The CUPTI installation includes several samples that demonstrate the use of the CUPTI APIs. The samples are:

activity_trace_async
This sample shows how to collect a trace of CPU and GPU activity using the new asynchronous activity buffer APIs.
callback_event
This sample shows how to use both the callback and event APIs to record the events that occur during the execution of a simple kernel. The sample shows the required ordering for synchronization, and for event group enabling, disabling, and reading.
callback_metric
This sample shows how to use both the callback and metric APIs to record the metric's events during the execution of a simple kernel, and then use those events to calculate the metric value.
callback_timestamp
This sample shows how to use the callback API to record a trace of API start and stop times.
cupti_query
This sample shows how to query CUDA-enabled devices for their event domains, events, and metrics.
event_sampling
This sample shows how to use the event APIs to sample events using a separate host thread.
event_multi_gpu
This sample shows how to use the CUPTI event and CUDA APIs to sample events on a setup with multiple GPUs. The sample shows the required ordering for synchronization, and for event group enabling, disabling, and reading.
sass_source_map
This sample shows how to generate CUpti_ActivityInstructionExecution records and how to map SASS assembly instructions to CUDA C source.
unified_memory
This sample shows how to collect information about page transfers for unified memory.
pc_sampling
This sample shows how to collect PC Sampling profiling information for a kernel.
nvlink_bandwidth
This sample shows how to collect NVLink topology and NVLink throughput metrics in continuous mode.
openacc_trace
This sample shows how to use CUPTI APIs for OpenACC data collection.
extensions
This includes utilities used in some of the samples.
autorange_profiling
This sample shows how to use new CUPTI profiling APIs to collect metrics in autorange mode.
userrange_profiling
This sample shows how to use new CUPTI profiling APIs to collect metrics in user specified range mode.

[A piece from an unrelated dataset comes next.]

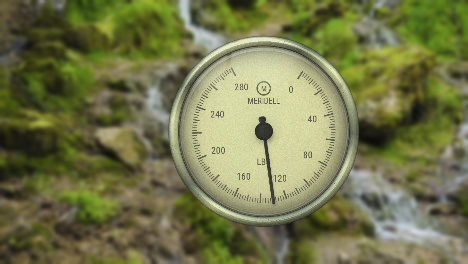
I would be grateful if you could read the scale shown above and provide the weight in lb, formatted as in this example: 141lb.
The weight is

1.10. Migration to the new Profiling API

The CUPTI event APIs from the header cupti_events.h and metric APIs from the header cupti_metrics.h will be deprecated in a future CUDA release. The NVIDIA Volta platform is the last architecture on which these APIs are supported. These are being replaced by a new set of Profiling API in the header cupti_profiler_target.h and Perfworks metrics API in the headers nvperf_host.h and nvperf_target.h. These provide low and deterministic profiling overhead on the target system. These APIs also have other significant enhancements such as:
CUPTI APIs Feature Description GPUs Notes
Event Collect kernel performance counters for a kernel execution Kepler, Maxwell, Pascal, Volta Not supported on Turing and higher GPUs
Metric Collect kernel performance metrics for a kernel execution Kepler, Maxwell, Pascal, Volta Not supported on Turing and higher GPUs
Profiling Collect performance metrics for a range of execution Volta, Turing, higher GPUs Not supported on Kepler, Maxwell and Pascal GPUs

Note that both the event and metrics APIs and the new profiling APIs are supported for Volta. This is to enable transition of code to the new profiling APIs. But one cannot mix the usage of the event and metric APIs and the new profiling APIs.

The new Profiling APIs are currently supported only on Linux x86 64-bit, Windows 64-bit platforms and IBM POWER (ppcle) 64-bit platforms.

It is important to note that for support of future GPU architectures and feature improvements (such as performance overhead reduction and additional performance metrics), users should use the Profiling APIs.

However note that there are no changes to the CUPTI Activity and Callback APIs and these will continue to be supported for the current and future GPU architectures.